Moreover, the bug had the potential to impact users on other operating systems and web browsers, too. Although Windows users were spared, those running Google Chrome or Mozilla Firefox with Apple iOS or iPadOS utilize the WebKit engine for rendering purposes. As such, these users are vulnerable to the new Safari bug, too.

The bug was originally uncovered by Fingerprint.js, which disclosed their findings directly to Apple in late November 2021. Because the company failed to respond, they eventually released the information to the public.

Martin Bajanik, an engineer with Fingerprint.js, summarized the bug in a recent blog post by saying: “The fact that database names leak across different origins is an obvious privacy violation. It lets arbitrary websites learn what websites the user visits in different tabs or windows.”

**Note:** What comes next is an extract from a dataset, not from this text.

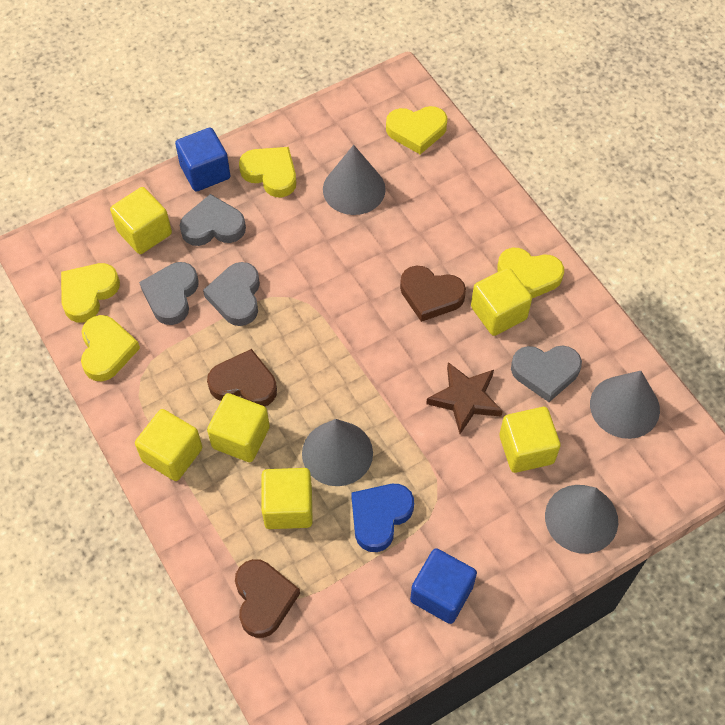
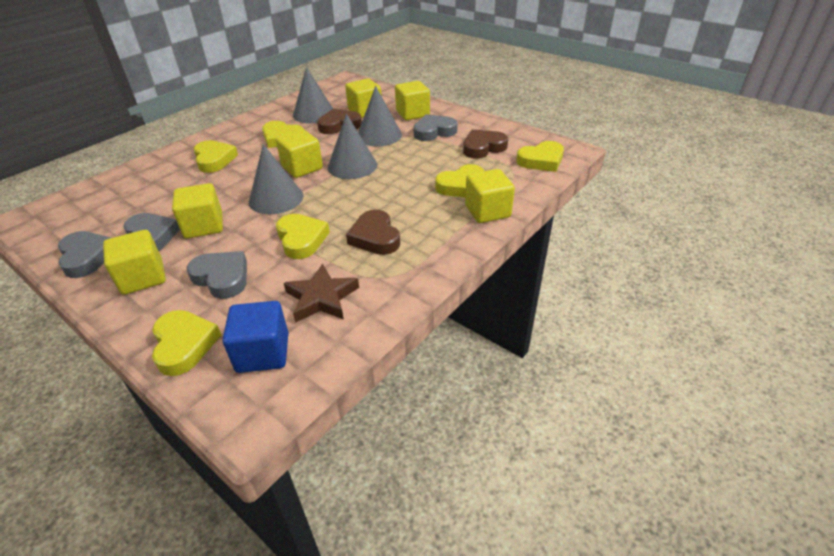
blue cube: [175,128,231,191] [410,548,477,624] = 2 -> [223,301,289,373] = 1
blue heart: [351,484,414,552] = 1 -> none = 0
yellow heart: [61,263,120,322] [81,315,140,381] [239,147,296,197] [386,106,448,154] [497,248,564,298] = 5 -> [152,310,221,376] [193,140,238,173] [262,121,304,148] [276,214,330,259] [435,164,485,197] [516,141,564,172] = 6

Jake Archibald, a developer with Google’s Chrome web browser, also expressed concern by saying: “This is a huge bug. On OSX, Safari users can switch to another browser to avoid their data leaking across origins. iOS users have no such choice, because Apple imposes a ban on other browser engines.”

Fixing the Bug

While it’s important to note that the team with Apple has fixed the bug at the time of this writing, their solution didn’t come quickly or easily. It went addressed for months after they were originally notified of the issue, and similar events like this have happened in the past. However, once the bug became public knowledge, their development team immediately went to work on a fix.